Problem to work on
Within the material below, locate the line with "#5 balcony (576, 181, 678, 223)" and the line with "#6 balcony (770, 273, 829, 340)", then return those two lines and all lines between them, exactly as written.

Material to process
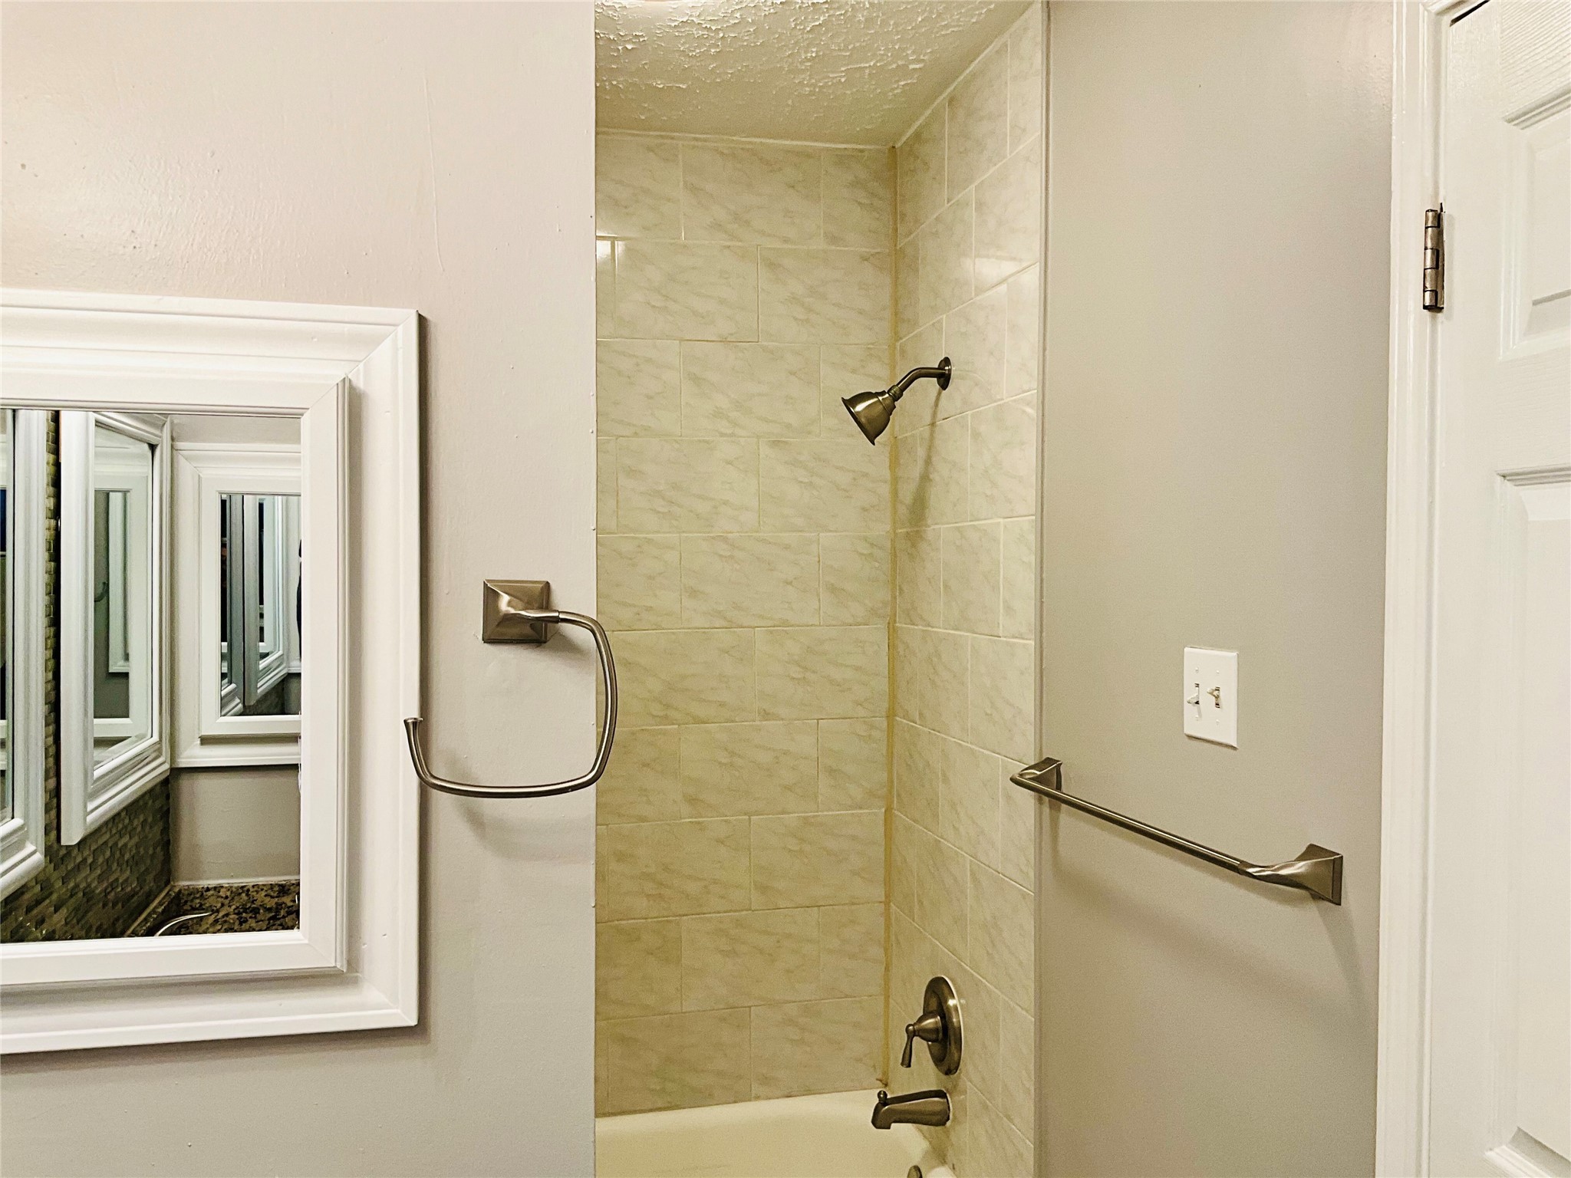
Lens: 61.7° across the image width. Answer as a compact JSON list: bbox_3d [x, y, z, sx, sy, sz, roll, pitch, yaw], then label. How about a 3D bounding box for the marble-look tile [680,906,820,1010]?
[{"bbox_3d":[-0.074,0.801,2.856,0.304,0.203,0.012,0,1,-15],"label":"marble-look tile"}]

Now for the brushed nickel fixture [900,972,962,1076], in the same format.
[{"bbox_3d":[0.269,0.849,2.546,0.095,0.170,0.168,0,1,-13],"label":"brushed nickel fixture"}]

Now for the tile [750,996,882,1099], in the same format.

* * *

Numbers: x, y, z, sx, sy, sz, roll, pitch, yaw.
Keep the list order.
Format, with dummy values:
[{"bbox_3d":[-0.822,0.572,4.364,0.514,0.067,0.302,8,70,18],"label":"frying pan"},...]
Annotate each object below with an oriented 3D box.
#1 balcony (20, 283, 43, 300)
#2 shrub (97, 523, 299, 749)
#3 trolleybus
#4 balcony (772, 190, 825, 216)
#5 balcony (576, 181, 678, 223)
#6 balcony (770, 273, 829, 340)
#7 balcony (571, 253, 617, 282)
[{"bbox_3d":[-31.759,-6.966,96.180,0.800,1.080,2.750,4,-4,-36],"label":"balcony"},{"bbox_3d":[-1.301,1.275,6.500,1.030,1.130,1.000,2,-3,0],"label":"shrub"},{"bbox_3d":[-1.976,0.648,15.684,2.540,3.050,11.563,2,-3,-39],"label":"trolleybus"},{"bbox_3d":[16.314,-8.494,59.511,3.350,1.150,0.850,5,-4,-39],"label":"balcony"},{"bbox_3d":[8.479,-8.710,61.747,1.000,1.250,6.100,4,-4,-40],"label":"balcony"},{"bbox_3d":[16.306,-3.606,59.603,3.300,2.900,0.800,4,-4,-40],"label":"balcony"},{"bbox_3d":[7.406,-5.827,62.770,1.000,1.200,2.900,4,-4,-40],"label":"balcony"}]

Response
#5 balcony (576, 181, 678, 223)
#6 balcony (770, 273, 829, 340)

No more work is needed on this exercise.